Wednesday, March 09, 2005

Shriram's Automaton Language

Shriram's educational pearl describing the construction of a macro for an automaton language has the answer to my question last week of whether binding abstractions are really an important property of macros.

Matthias has long promoted the four primary families of applications for macros as
  1. providing cosmetics
  2. introducing binding constructs
  3. implementing control operators (i.e., altering the order of evaluation)
  4. defining data languages
Shriram's paper mentions these as well, and I'm glad he does. Macros are so universally misunderstood, even by their proponents, that it's important to know just what is and isn't important about them. (In particular, inlining code for performance gain is not a killer app of macros!)

His paper deals particularly with the fourth use, defining data languages. And he makes the following insight:
The sub-terms of a macro invocation can contain arbitrary phrases, some of which may not even be legitimate Scheme code. In such cases, the macro construct is essentially creating an abstraction over an implementation choice.

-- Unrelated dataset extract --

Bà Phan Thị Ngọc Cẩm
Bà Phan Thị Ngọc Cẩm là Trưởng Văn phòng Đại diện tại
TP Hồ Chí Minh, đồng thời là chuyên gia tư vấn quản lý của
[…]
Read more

For instance, suppose a particular datum can be represented either as a procedure or as a structure.
When an embedded language is implemented as a macro, the user may in fact have no idea what parts are implemented as binding forms in the implementation. The automaton example is a perfect demonstration: you might choose to implement the names of states as symbols in an association list, or you might choose to implement them as binding mutually (tail-)recursive local procedures. In this example, your user shouldn't know what your implementation decision was, and certainly shouldn't have to know.

This is one place where the distinction between macros as language extensions and macros as embedded languages becomes significant. When you add a feature to Scheme, your user needs to know about its binding properties. By contrast, when you implement a different language in Scheme, your user thinks about the semantics of the embedded language, rather than the semantics of its implementation language.